Tarefas =>
1 – Responda às perguntas abaixo com base no texto sobre o fabricante de carros de boi.
(a) Como se chama hoje a rua Direita?
(b) Quais eram os três ofícios dele?
(c) Segundo o texto, onde residia o segredo dos carros de boi?
2 – Reproduza fielmente a parte do texto sobre o fabricante de carros de boi que se inicia com as palavras "Seu sobrenome eu" e termina com "prática e competência.".

---------- Trecho do texto ----------

Morava
na rua Direita, hoje Av. Getúlio Vargas, pegado a venda do Josias, pouco abaixo do fim da rua Boavista.
Seu sobrenome eu nunca soube. Tais adereços não faziam falta no interior. Às
vezes, até complicava.
Tinha
uma profissão que exigia competência e o apuro em vários ofícios. Era ferreiro,
carapina e carpinteiro. Sabia lavrar uma madeira com maestria. Um pau roliço,
com pouco tempo ficava quadrado. No machado, com golpes certeiros e rápidos.
Dava gosto vê-lo trabalhar. Sua ocupação principal: fabricava carros de boi,
galeotas para cabritos e carretões. Consertava carros avariados, trocava paus
de coice", consertava rodas e trocava eixos e cocões. Aliás, nos cocões,
residia o segredo dos carros de boi. Bem acertados, fazia o carro cantar com
boniteza. Coisa de preceito que exigia prática e competência.

---------- Dados ----------

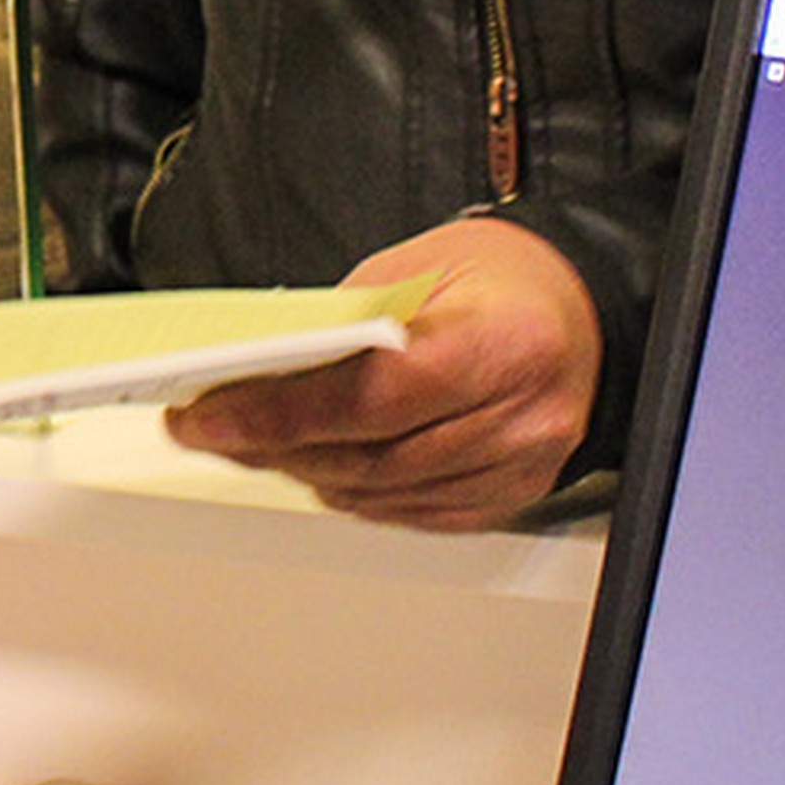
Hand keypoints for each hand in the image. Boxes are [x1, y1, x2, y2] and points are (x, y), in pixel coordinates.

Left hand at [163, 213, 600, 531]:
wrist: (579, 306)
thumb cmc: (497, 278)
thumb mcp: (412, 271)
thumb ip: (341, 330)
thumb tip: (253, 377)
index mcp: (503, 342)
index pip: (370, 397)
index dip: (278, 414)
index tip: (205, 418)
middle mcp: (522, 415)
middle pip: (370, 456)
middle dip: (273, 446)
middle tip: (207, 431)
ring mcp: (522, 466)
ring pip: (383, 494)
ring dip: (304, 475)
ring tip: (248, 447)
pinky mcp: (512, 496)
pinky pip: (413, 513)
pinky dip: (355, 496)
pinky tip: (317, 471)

----------

Respostas esperadas =>
1 –
(a) Av. Getúlio Vargas.
(b) Ferreiro, carapina e carpinteiro.
(c) Nos cocões.

2 –
Seu sobrenome eu nunca soube. Tais adereços não faziam falta no interior. Às
vezes, até complicava.
Tinha
uma profissão que exigia competência e o apuro em vários ofícios. Era ferreiro,
carapina e carpinteiro. Sabia lavrar uma madeira com maestria. Um pau roliço,
com pouco tempo ficava quadrado. No machado, com golpes certeiros e rápidos.
Dava gosto vê-lo trabalhar. Sua ocupação principal: fabricava carros de boi,
galeotas para cabritos e carretões. Consertava carros avariados, trocava paus
de coice", consertava rodas e trocava eixos e cocões. Aliás, nos cocões,
residia o segredo dos carros de boi. Bem acertados, fazia o carro cantar com
boniteza. Coisa de preceito que exigia prática e competência.